Глушков вдруг начал дико материться и полез прямо на штык часового. Пушкарев и Охватов едва оттянули его.— Вот же дьявол, скажи, как озверел! — удивился Урусов и подталкивал Глушкова в спину. В суматохе сбили с него фуражку.
— Ну ладно, ладно! — как ребенок, всхлипывал Глушков, задавленный обидой. — Всех ненавижу! Всех!
Охватов нашел откатившуюся под колесо автомашины и уже припорошенную снегом фуражку, заботливо отряхнул ее, очистил от снега и подал Глушкову. Когда бойцы уходили от хаты, один из тех, что были в шубейках, возмущенно кричал на часового:— Сколько раз говорить, чтобы ты на выстрел не допускал к хате? Сколько, я спрашиваю?

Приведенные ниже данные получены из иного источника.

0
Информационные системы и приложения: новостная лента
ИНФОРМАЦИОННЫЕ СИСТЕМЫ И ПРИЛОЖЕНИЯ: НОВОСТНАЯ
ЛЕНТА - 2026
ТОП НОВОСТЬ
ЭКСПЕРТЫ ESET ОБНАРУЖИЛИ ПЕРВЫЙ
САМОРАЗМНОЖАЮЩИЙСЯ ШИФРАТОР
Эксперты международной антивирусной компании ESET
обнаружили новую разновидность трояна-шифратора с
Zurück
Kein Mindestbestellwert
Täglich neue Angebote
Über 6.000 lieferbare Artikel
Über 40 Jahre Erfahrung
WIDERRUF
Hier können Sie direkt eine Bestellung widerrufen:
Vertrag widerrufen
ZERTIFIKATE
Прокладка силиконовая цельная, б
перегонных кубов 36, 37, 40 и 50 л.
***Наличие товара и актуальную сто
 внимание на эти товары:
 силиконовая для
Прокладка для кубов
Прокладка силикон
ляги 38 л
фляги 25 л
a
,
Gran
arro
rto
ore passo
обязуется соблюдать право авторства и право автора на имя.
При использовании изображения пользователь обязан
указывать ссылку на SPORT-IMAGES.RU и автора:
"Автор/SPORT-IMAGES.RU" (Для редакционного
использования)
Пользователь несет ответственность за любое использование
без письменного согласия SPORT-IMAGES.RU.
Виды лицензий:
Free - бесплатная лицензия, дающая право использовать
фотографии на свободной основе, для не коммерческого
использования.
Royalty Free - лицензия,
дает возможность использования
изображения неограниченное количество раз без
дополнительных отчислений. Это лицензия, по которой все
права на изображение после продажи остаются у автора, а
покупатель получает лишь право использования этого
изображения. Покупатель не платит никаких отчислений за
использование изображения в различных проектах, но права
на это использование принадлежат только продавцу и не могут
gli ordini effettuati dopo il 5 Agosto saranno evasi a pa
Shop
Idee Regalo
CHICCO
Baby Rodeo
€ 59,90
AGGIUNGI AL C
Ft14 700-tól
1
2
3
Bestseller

Бойцы вышли на занесенную дорогу и остановились, не зная, куда идти и что делать. После стычки у хаты никто уже не испытывал более ни холода, ни усталости. Только Глушкова трясло в нервном ознобе, и Охватов, всегда считавший его грубым и деревянным, вдруг почувствовал к нему братскую нежность. Охватов понимал и его злость, и слезы, и обиду, потому что все это остро переживал сам. Урусов, старший из четырех, по-бабьи сердобольно жалел своих товарищей и правильно думал о том, что у раненого не только перебита нога или рука, а подстрелена сама душа. Раны на молодом теле быстро затягиваются, конечно, еще заболят и они, заноют, но только потом, с годами, а вот душа человеческая — ей теперь нужны забота, тепло, ласка, иначе она всю жизнь неуемно будет кровоточить при самой малой царапине…От хаты на дорогу прибежал боец в ватнике и ватных брюках, с маленьким ведерком в руке, негромко, крадучись закричал:— Что ж вы, хлопцы, партизаните? Так и пулю схлопотать недолго. Штаб тут, и немалый, а вы прете. Вот здесь, вот как стоишь, — боец толкнул локтем Урусова, стоящего справа от него, — шагов сто не будет — хата горелая, лезьте в нее, костер запалите в затишке. А это бензинчику — на растопку. Потом утром посудину, сволочи, принесите.